→ **What needs to be done**
Repeat every line in the entries below character for character, changing nothing.

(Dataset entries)
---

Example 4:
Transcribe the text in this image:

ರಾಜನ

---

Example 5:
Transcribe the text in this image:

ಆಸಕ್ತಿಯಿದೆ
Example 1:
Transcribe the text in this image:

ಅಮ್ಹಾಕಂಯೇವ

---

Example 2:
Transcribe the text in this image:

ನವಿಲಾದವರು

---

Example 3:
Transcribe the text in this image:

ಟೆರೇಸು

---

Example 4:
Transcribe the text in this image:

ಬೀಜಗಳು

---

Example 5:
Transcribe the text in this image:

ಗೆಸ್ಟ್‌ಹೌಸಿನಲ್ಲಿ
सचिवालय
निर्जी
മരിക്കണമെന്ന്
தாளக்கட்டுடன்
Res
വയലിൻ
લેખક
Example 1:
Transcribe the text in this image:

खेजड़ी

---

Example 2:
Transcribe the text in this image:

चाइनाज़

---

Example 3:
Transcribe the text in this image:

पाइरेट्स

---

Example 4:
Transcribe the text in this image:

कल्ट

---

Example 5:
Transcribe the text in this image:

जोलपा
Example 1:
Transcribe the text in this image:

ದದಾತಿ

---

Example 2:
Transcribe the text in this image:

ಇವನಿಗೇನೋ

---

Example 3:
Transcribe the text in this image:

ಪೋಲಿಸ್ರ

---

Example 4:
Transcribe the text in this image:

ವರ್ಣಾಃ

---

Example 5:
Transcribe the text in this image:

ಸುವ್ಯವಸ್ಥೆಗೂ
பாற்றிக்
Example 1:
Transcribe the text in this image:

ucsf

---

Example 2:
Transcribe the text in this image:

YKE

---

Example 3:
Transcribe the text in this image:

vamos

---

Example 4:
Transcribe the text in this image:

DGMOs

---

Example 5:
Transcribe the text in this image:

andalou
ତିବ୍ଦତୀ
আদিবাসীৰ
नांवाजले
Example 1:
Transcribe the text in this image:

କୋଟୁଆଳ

→ **Answer in full**
---

Example 4:
Transcribe the text in this image:

ರಾಜನ

---

Example 5:
Transcribe the text in this image:

ಆಸಕ್ತಿಯಿದೆ
Example 1:
Transcribe the text in this image:

ಅಮ್ಹಾಕಂಯೇವ

---

Example 2:
Transcribe the text in this image:

ನವಿಲಾದವರು

---

Example 3:
Transcribe the text in this image:

ಟೆರೇಸು

---

Example 4:
Transcribe the text in this image:

ಬೀಜಗಳು

---

Example 5:
Transcribe the text in this image:

ಗೆಸ್ಟ್‌ಹೌಸಿನಲ್ಲಿ
सचिवालय
निर्जी
മരിക്കണമെന്ന്
தாளக்கட்டுடன்
Res
വയലിൻ
લેખક
Example 1:
Transcribe the text in this image:

खेजड़ी

---

Example 2:
Transcribe the text in this image:

चाइनाज़

---

Example 3:
Transcribe the text in this image:

पाइरेट्स

---

Example 4:
Transcribe the text in this image:

कल्ट

---

Example 5:
Transcribe the text in this image:

जोलपा
Example 1:
Transcribe the text in this image:

ದದಾತಿ

---

Example 2:
Transcribe the text in this image:

ಇವನಿಗೇನೋ

---

Example 3:
Transcribe the text in this image:

ಪೋಲಿಸ್ರ

---

Example 4:
Transcribe the text in this image:

ವರ್ಣಾಃ

---

Example 5:
Transcribe the text in this image:

ಸುವ್ಯವಸ್ಥೆಗೂ
பாற்றிக்
Example 1:
Transcribe the text in this image:

ucsf

---

Example 2:
Transcribe the text in this image:

YKE

---

Example 3:
Transcribe the text in this image:

vamos

---

Example 4:
Transcribe the text in this image:

DGMOs

---

Example 5:
Transcribe the text in this image:

andalou
ତିବ୍ଦତୀ
আদিবাসীৰ
नांवाजले
Example 1:
Transcribe the text in this image:

କୋଟୁଆଳ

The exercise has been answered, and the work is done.